═══ Given data

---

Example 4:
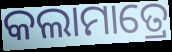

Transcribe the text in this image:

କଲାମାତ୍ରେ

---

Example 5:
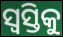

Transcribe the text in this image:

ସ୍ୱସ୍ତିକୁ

══════

* **Exercise description**
Print the entries above exactly, leaving pictures out.

* **Written reply**
---

Example 4:

Transcribe the text in this image:

କଲାମାତ୍ରେ

---

Example 5:

Transcribe the text in this image:

ସ୍ୱସ୍ତିକୁ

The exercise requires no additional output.